[Recorded data]
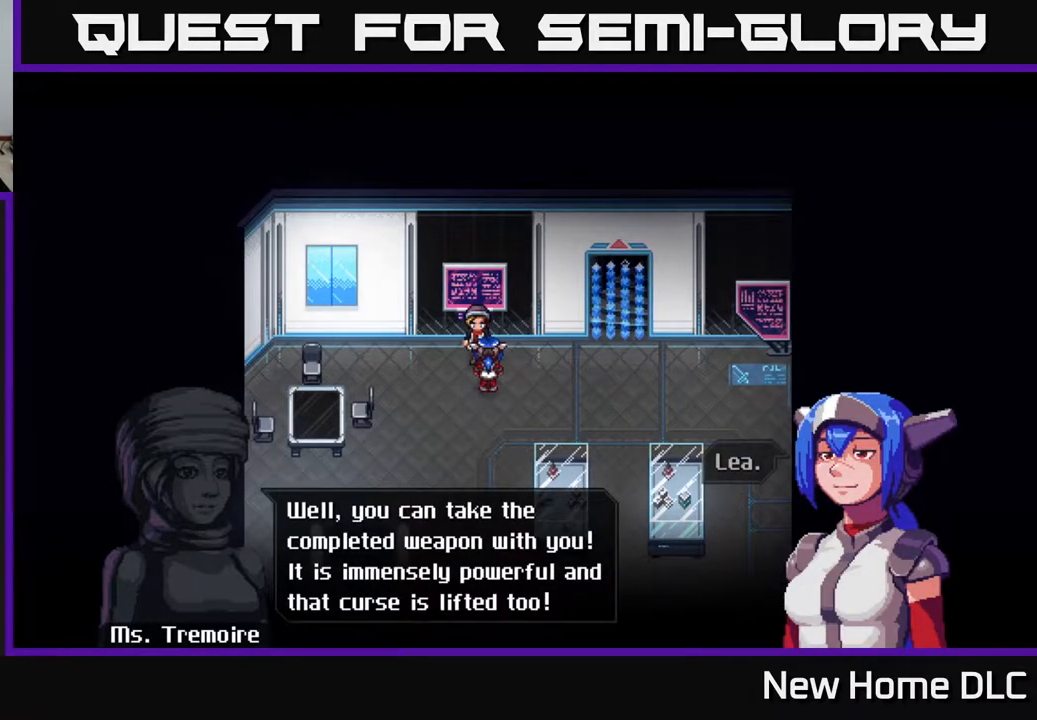
{"buttons": [], "left_stick": "center", "right_stick": "center", "events": [[350, "A", "down"], [433, "A", "up"]]}
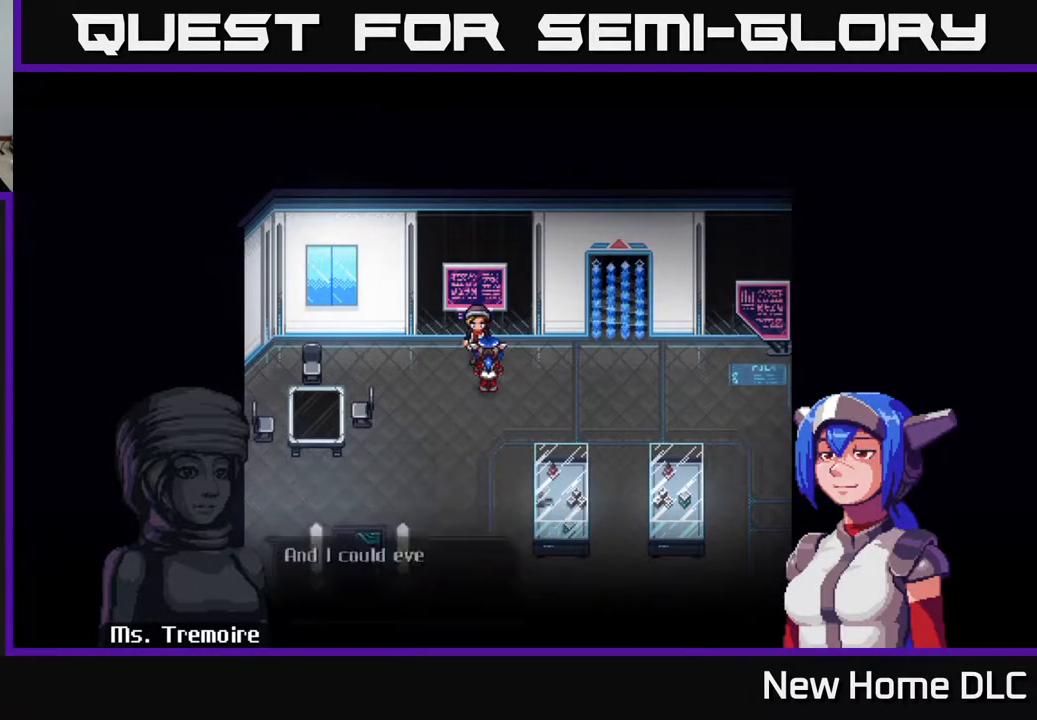
{"buttons": [], "left_stick": "center", "right_stick": "center", "events": []}
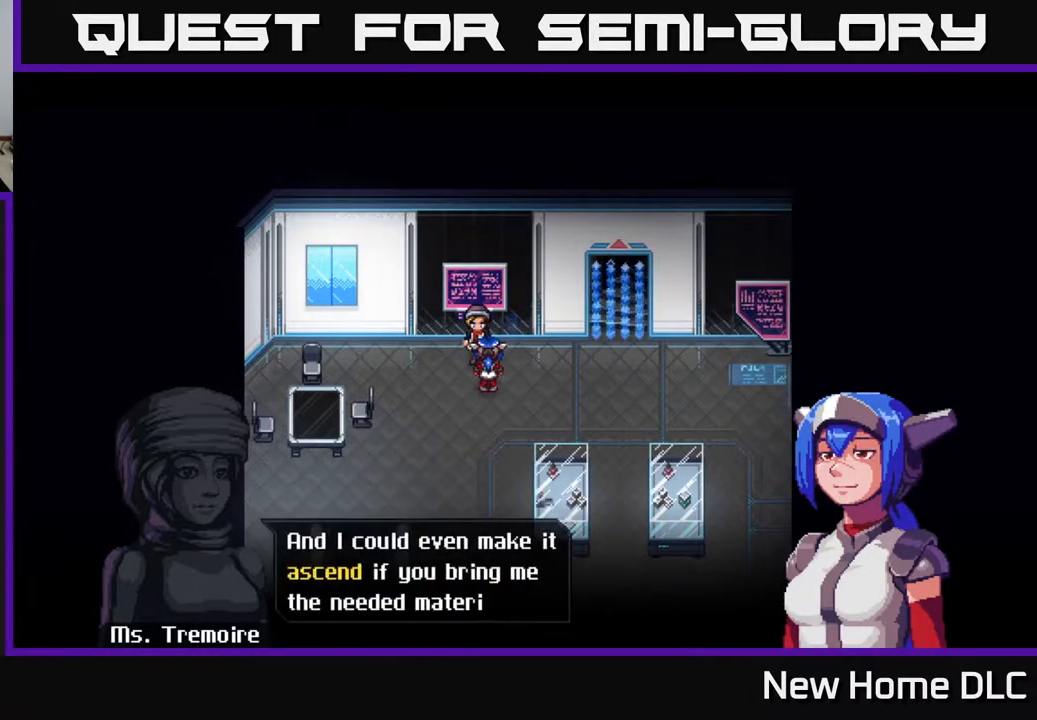
{"buttons": [], "left_stick": "center", "right_stick": "center", "events": []}
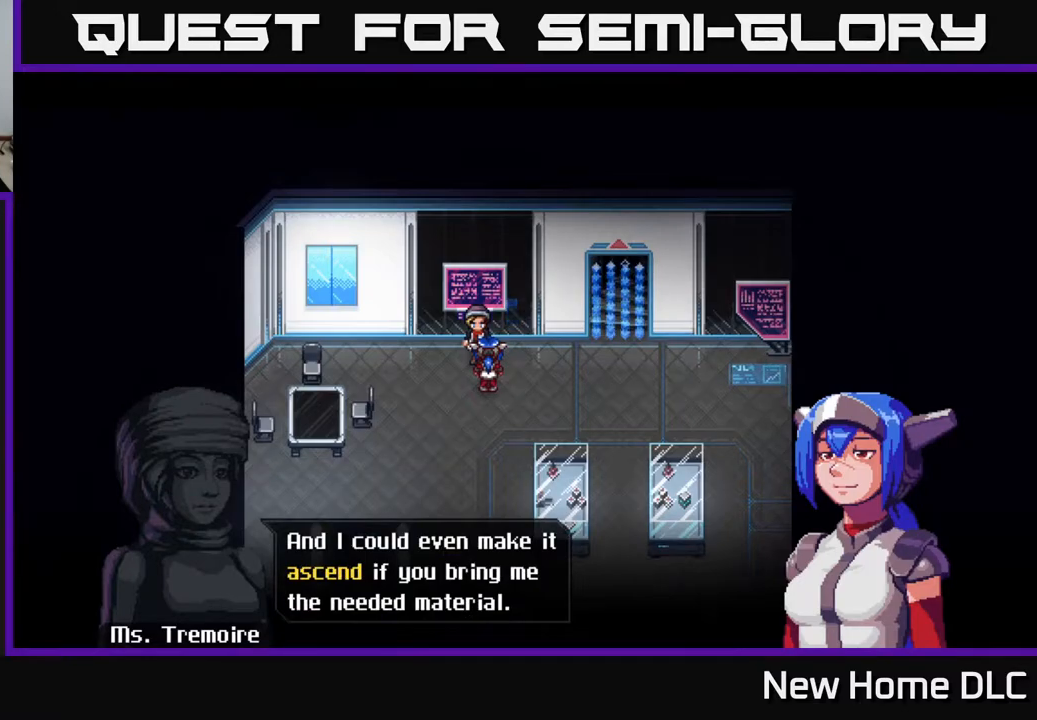
{"buttons": [], "left_stick": "center", "right_stick": "center", "events": []}
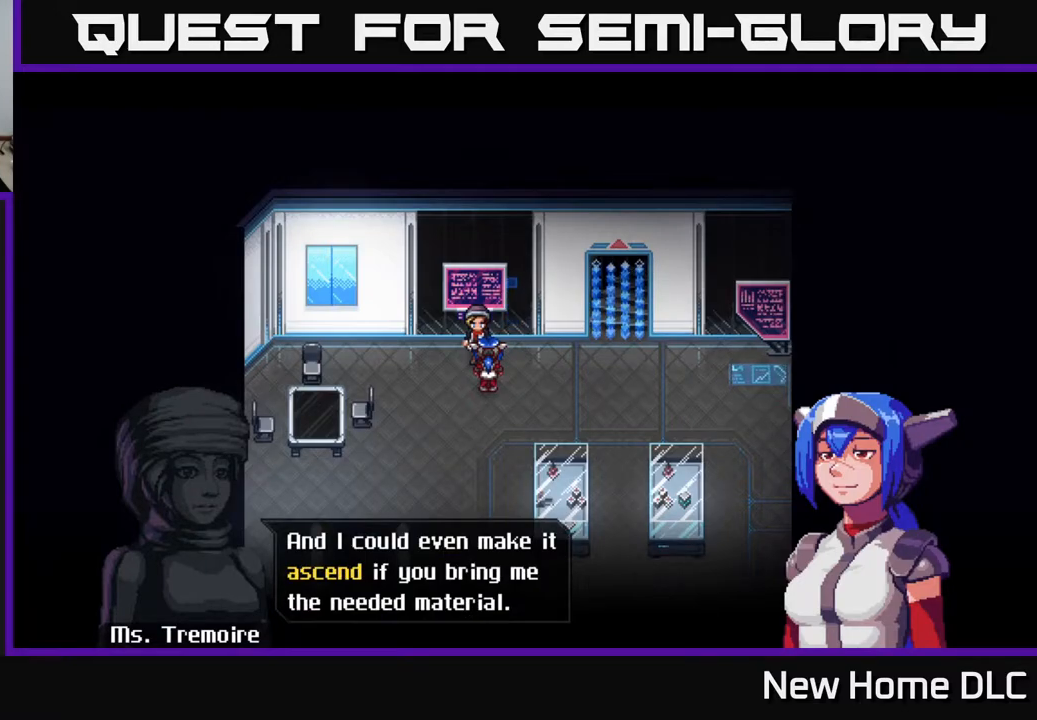
{"buttons": [], "left_stick": "center", "right_stick": "center", "events": []}
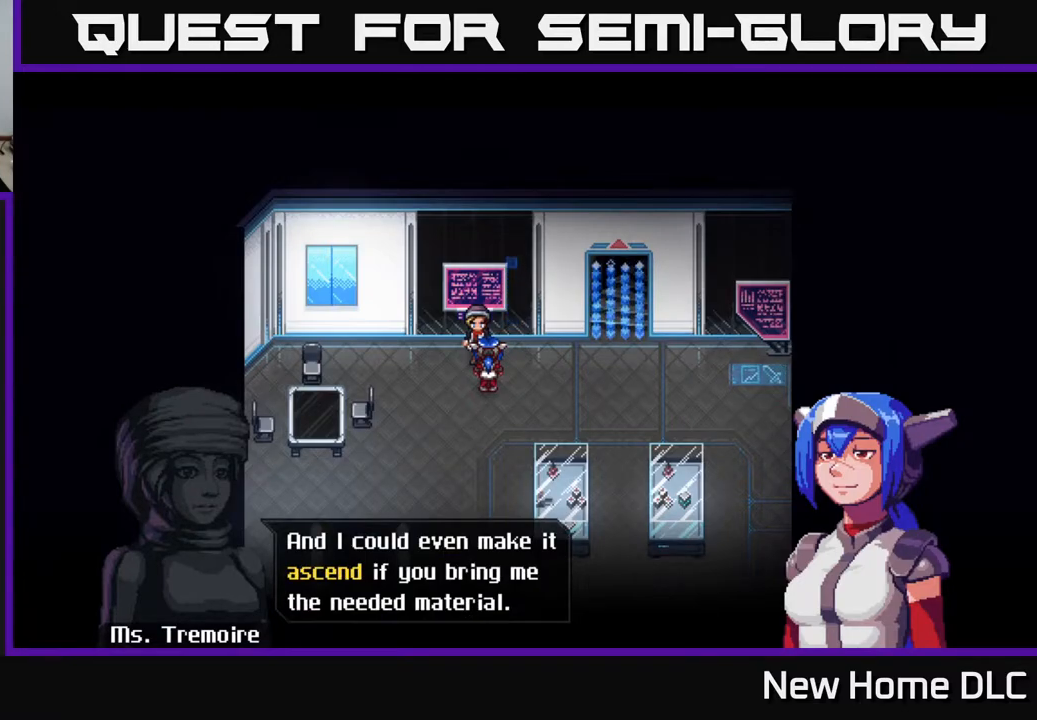
{"buttons": [], "left_stick": "center", "right_stick": "center", "events": []}
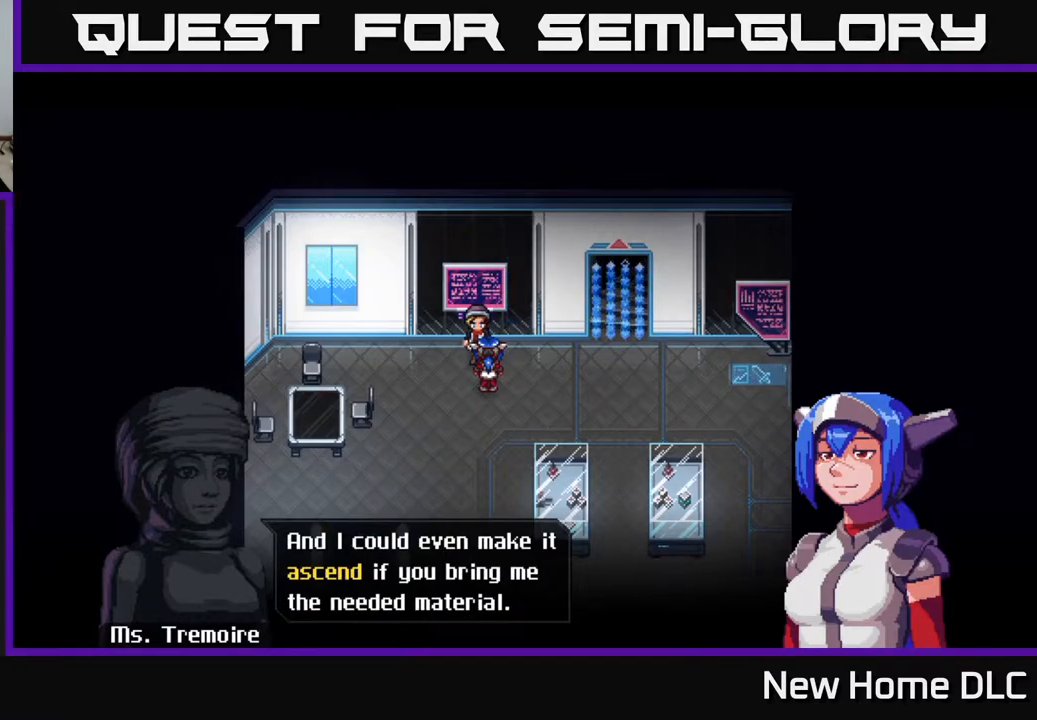
{"buttons": ["A"], "left_stick": "center", "right_stick": "center", "events": [[450, "A", "down"]]}
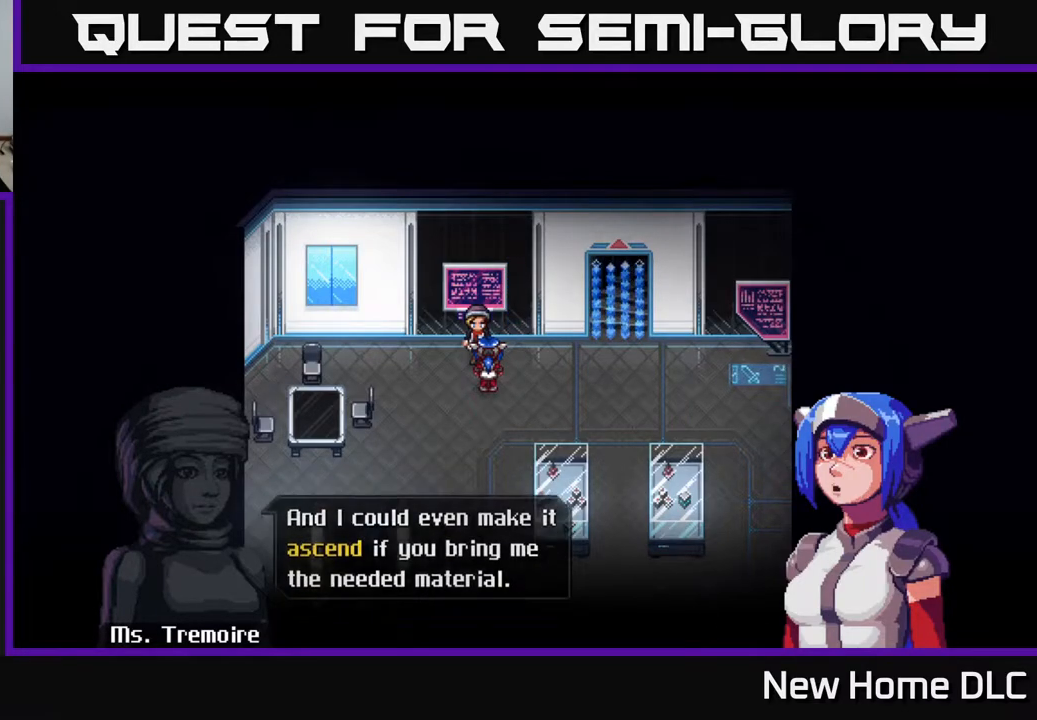
{"buttons": ["A"], "left_stick": "center", "right_stick": "center", "events": [[83, "A", "up"], [400, "A", "down"]]}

**TASK ITEM:**
All entries above must be duplicated exactly; please omit any picture they hold.

**ANSWER:**
{"buttons": [], "left_stick": "center", "right_stick": "center", "events": [[350, "A", "down"], [433, "A", "up"]]}
{"buttons": [], "left_stick": "center", "right_stick": "center", "events": []}
{"buttons": [], "left_stick": "center", "right_stick": "center", "events": []}
{"buttons": [], "left_stick": "center", "right_stick": "center", "events": []}
{"buttons": [], "left_stick": "center", "right_stick": "center", "events": []}
{"buttons": [], "left_stick": "center", "right_stick": "center", "events": []}
{"buttons": ["A"], "left_stick": "center", "right_stick": "center", "events": [[450, "A", "down"]]}
{"buttons": ["A"], "left_stick": "center", "right_stick": "center", "events": [[83, "A", "up"], [400, "A", "down"]]}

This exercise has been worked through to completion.